Michael C. Williams is Professor in the Graduate School of Public and International Affairs at the University of Ottawa and Global Professorial Fellow at the Institute for Humanities and Social sciences at Queen Mary University of London. He is co-author of World of the Right: Radical Conservatism and Global Order (Cambridge University Press, 2024).


“Gender, Russian Orthodoxy, and the Invention of “Traditional” Values”

Regina Elsner is a Catholic theologian and professor for Eastern Church Studies and Ecumenical Theology at Münster University. Her research focusses on the relationship of Orthodoxy, politics and civil society in Eastern Europe, Orthodox social ethics and ecumenical anti-gender movements. See more on X @‌reginaelmo, Instagram @‌ostkirchenkunde.muenster, and LinkedIn.


“Politics Of Identity And Exclusion: Italy’s Matteo Salvini And The Rise Of Pan-European Christian Nationalism

Thomas Jared Farmer is the McDonald Scholar in Residence at the Center for the Study of Law and Religion at Emory University. He holds a BA in Philosophy from the University of Illinois, an MTS and Th.M. from Emory University’s Candler School of Theology, an MA in Philosophy as well as an MA in Religion from Claremont Graduate University and a PhD in the Philosophy from the University of Münster (Westfälische Wilhelms-Universität Münster).


Religious Belief as an Existential Threat: How Russia Victimizes Religious Minorities in Russia and in the Occupied Territories of Ukraine”

Dr. Kyriaki Topidi is a Senior Researcher and the Head of the Research Cluster on Culture and Diversity at the European Centre for Minority Issues (Germany).


A Christian Constitutional Challenge – Hungary’s Fundamental Law “

Stephen Dolan is associate lecturer in Catholic Social Thought at the University of St Mary’s Twickenham. His PhD analysed the role of Christianity in Hungarian Politics, and his current research explores claims to Christianity within politics, Catholic Political Theology and religion and nationalism.


“The Rise of the Christian Right”

Gionathan Lo Mascolo is a political scientist and author whose work currently focuses on the intersection of religion, far-right politics, extremism and democratic erosion in Europe. 

Kristina Stoeckl is professor of sociology at Luiss University in Rome. She specializes in political sociology and sociology of religion with a special focus on Russian Orthodoxy and transnational norm mobilization.


“The Right, Edmund Burke, and Family Policy: Misappropriations of the “Little Platoon”

Madeleine Armstrong (PhD History, Cambridge) is a Postdoctoral Research Associate in the Department of Politics at Princeton University. 
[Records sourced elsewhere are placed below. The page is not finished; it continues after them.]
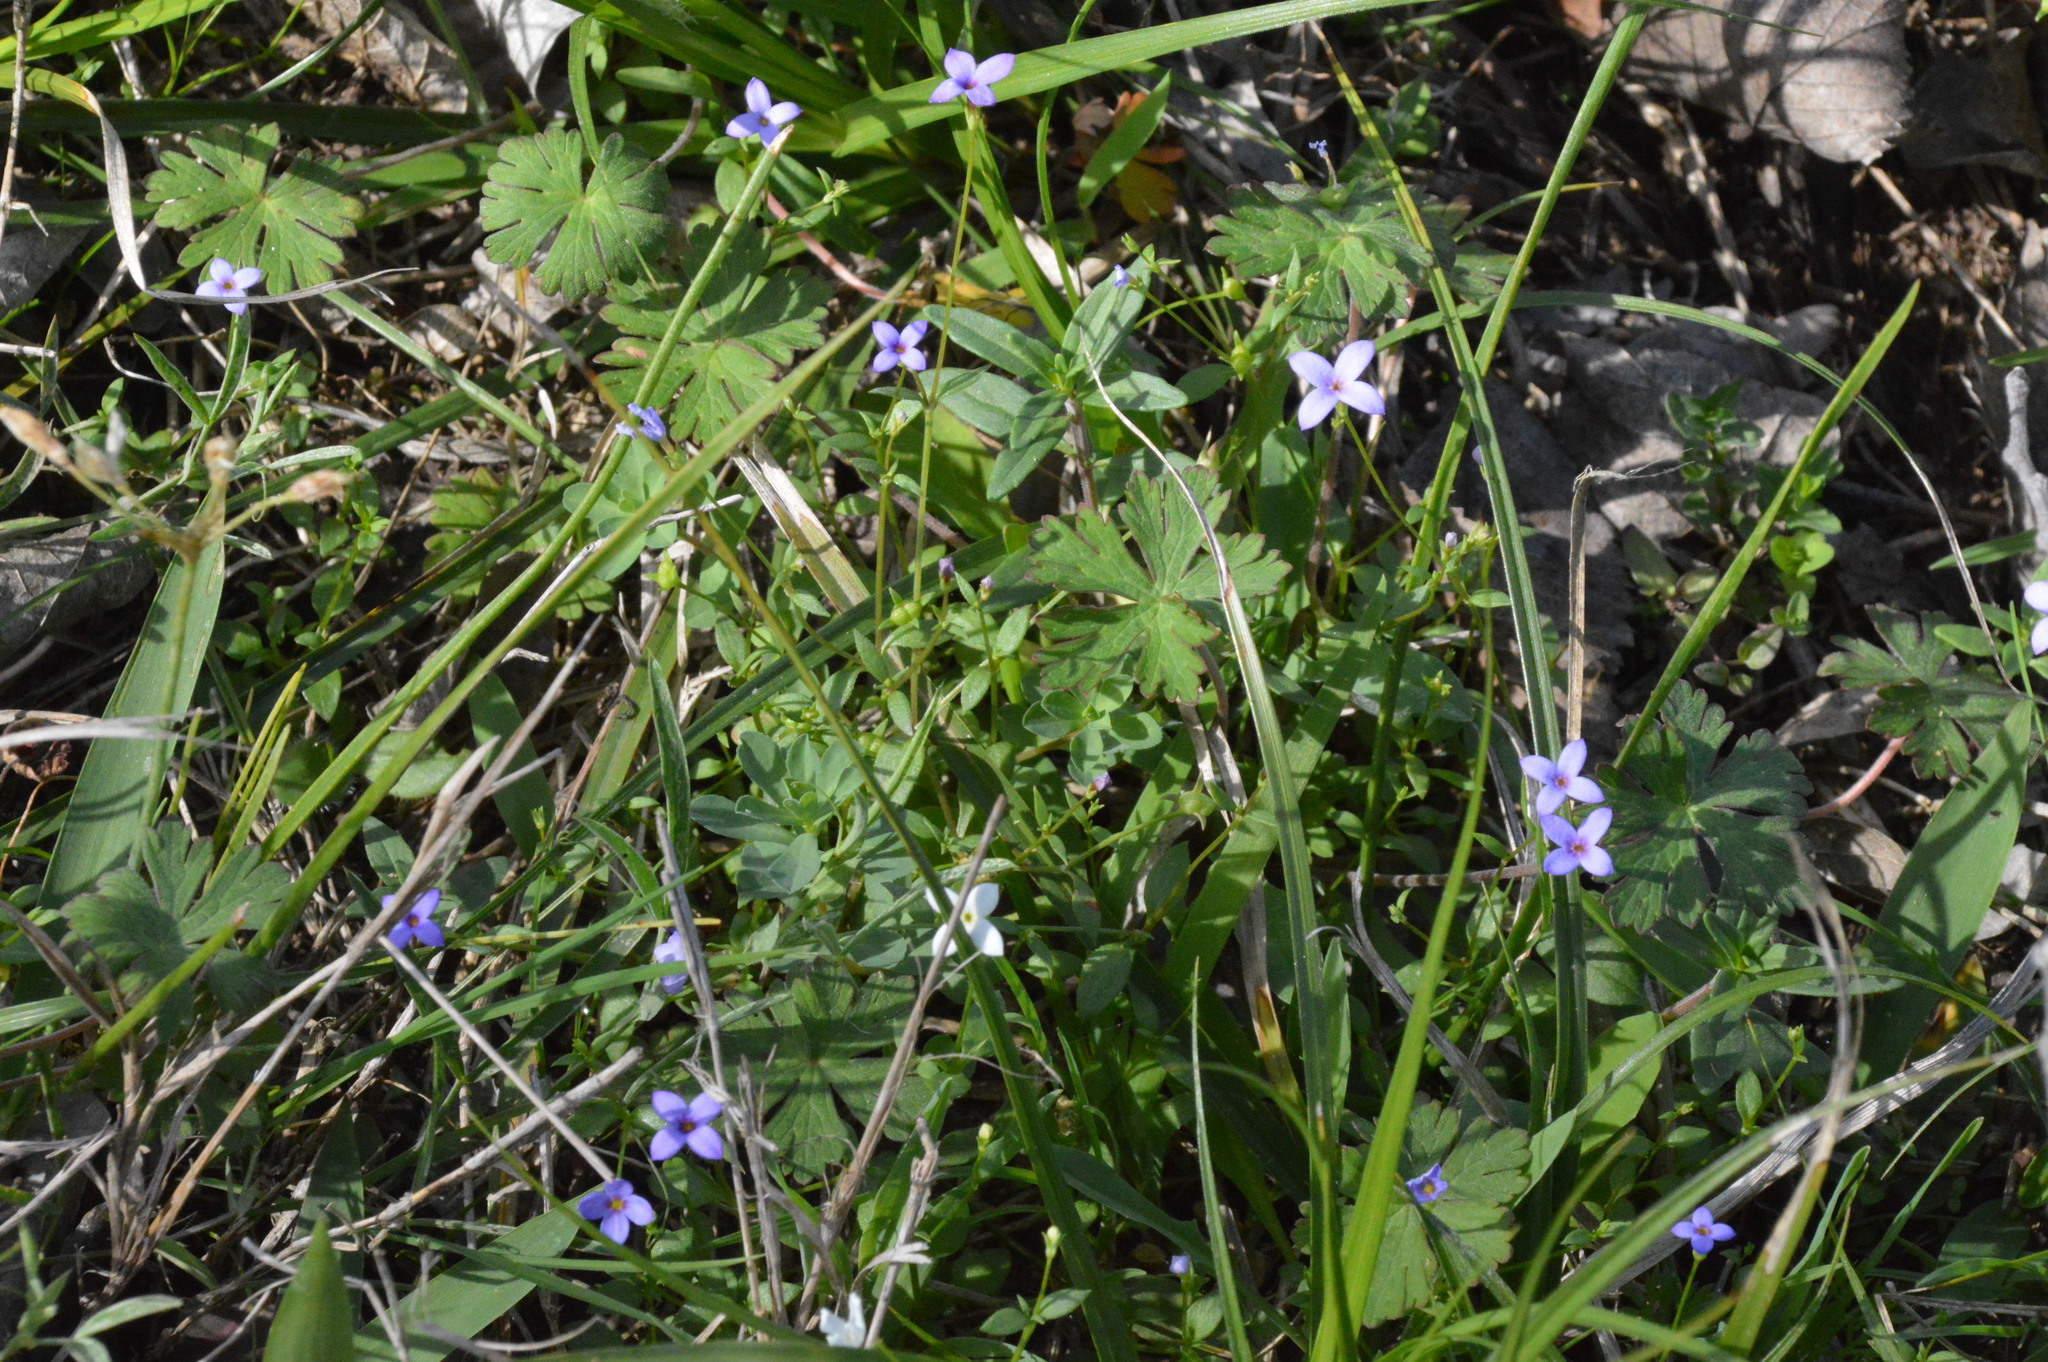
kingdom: Plantae
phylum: Tracheophyta
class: Magnoliopsida
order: Gentianales
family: Rubiaceae
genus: Houstonia
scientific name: Houstonia pusilla
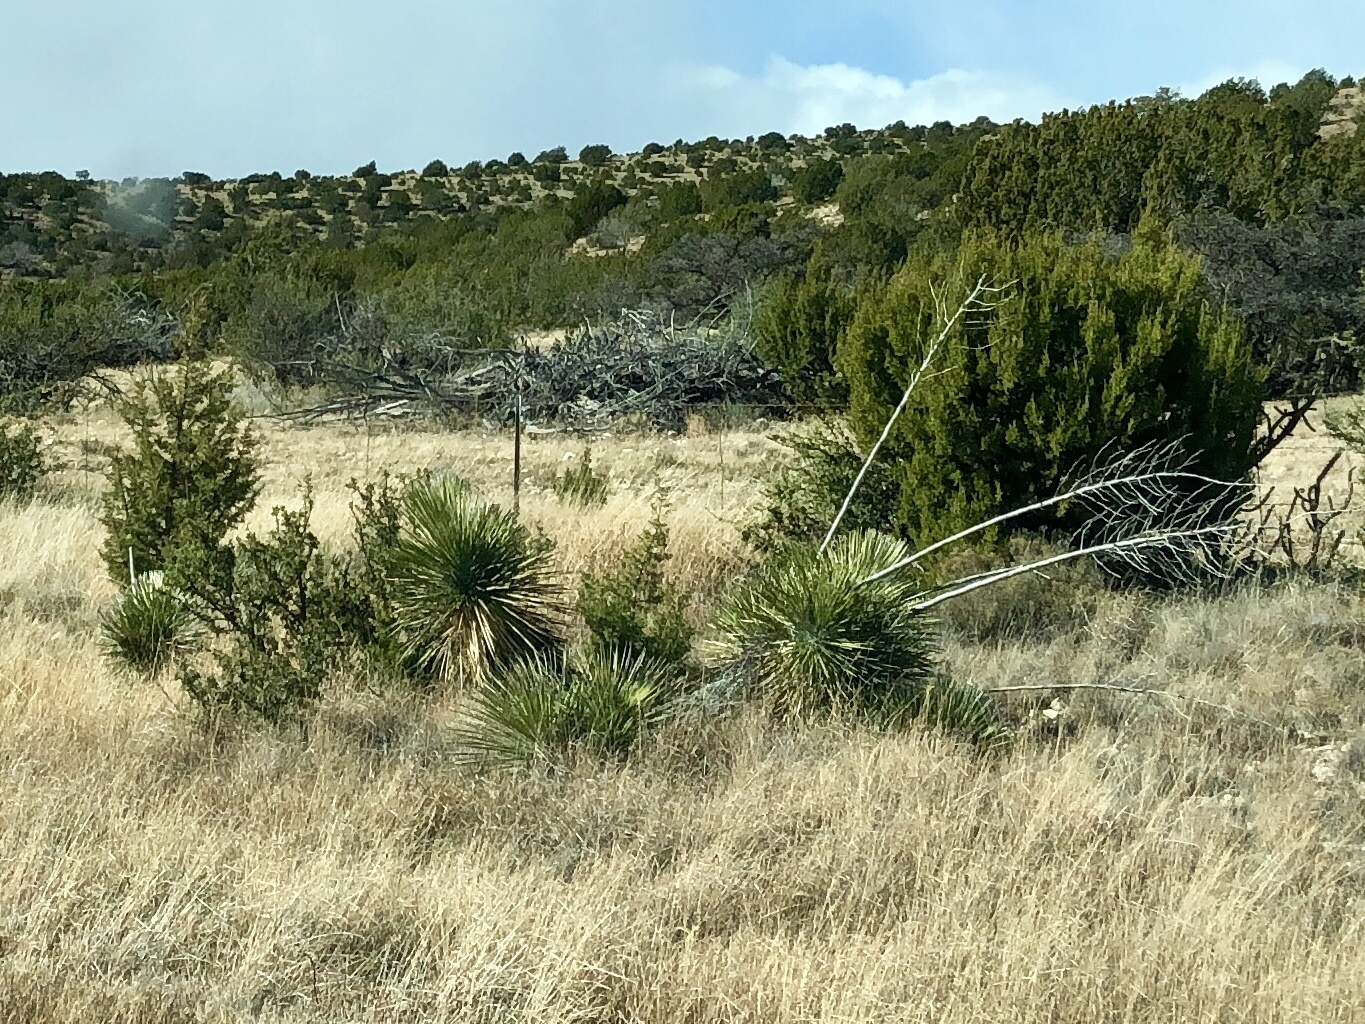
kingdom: Plantae
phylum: Tracheophyta
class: Liliopsida
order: Asparagales
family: Asparagaceae
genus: Yucca
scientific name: Yucca elata
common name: Palmella
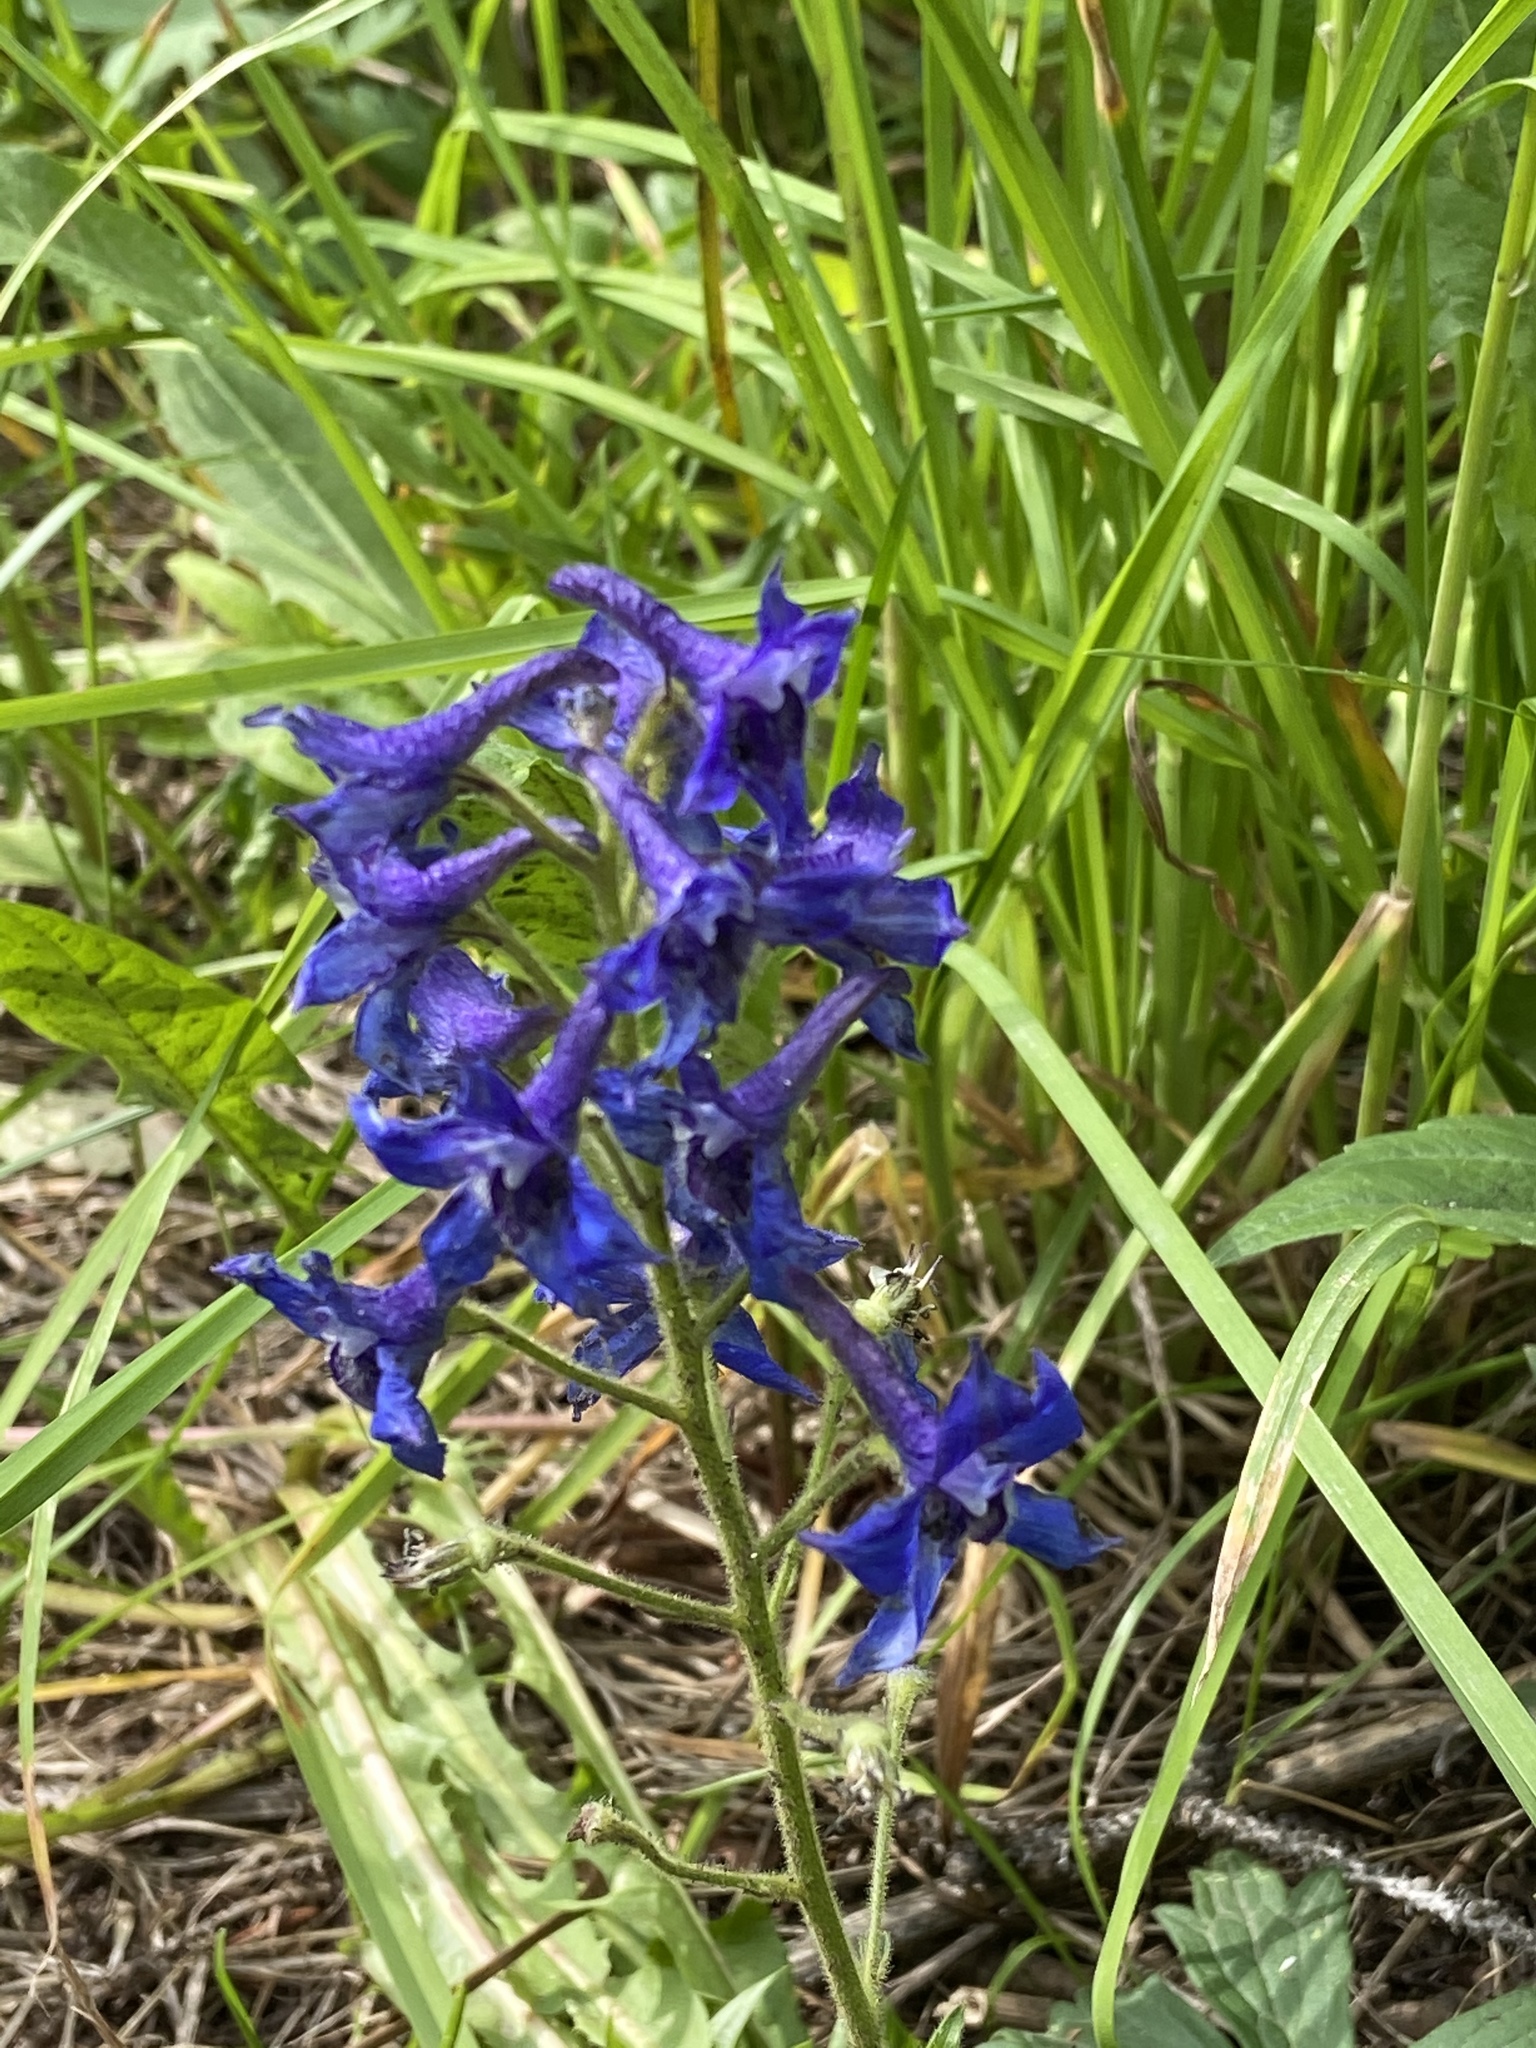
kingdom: Plantae
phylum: Tracheophyta
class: Magnoliopsida
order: Ranunculales
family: Ranunculaceae
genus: Delphinium
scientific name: Delphinium barbeyi
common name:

“Religious Freedom in Ukraine: Can we move on from misleading election narratives?”

Dmytro Vovk is a Visiting Associate Professor at Benjamin N. Cardozo School of Law—Yeshiva University and a member of the OSCE/ODIHR Expert Panel on Freedom of Religion or Belief.

Elizabeth A. Clark is Associate Director of the International Center for Law and Religion Studies at Brigham Young University’s J. Reuben Clark Law School and a member of the OSCE/ODIHR Expert Panel on Freedom of Religion or Belief.